My father-in-law built this hutch in the 1980s, and after being used as a bookshelf for twenty years, it sat unused in a rabbit shed. My wife asked me to repair it and refinish it.
Here’s the main problem: one of the legs broke and had been replaced by a piece of scrap. Such an elegant solution!
The damage hiding beneath the scrap.
The back panels were in pretty bad shape. The bottom section was literally held together with tape…
…so I removed it.
Very carefully, I cut out the broken leg. I believe this is also how a doctor repairs a broken leg.
I used the leg on the other side to trace a template onto the new wood.
A handsaw and a coping saw took care of the cuts.
The bottom shelf sits inside a dado, so I had to add that to the new piece.
I hand-cut the dado because my table saw was covered in boxes, since I was reorganizing the garage during this project.
You can hardly tell where the new wood starts and the old wood ends!
Copious amounts of wood filler took care of the screw holes and the gaps between the two pieces.

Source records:
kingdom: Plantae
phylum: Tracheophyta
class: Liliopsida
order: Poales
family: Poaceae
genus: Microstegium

CHALLENGE —
In the hutch repair text, which two tools handled the cuts on the new leg?

FULL RESPONSE —
A handsaw and a coping saw.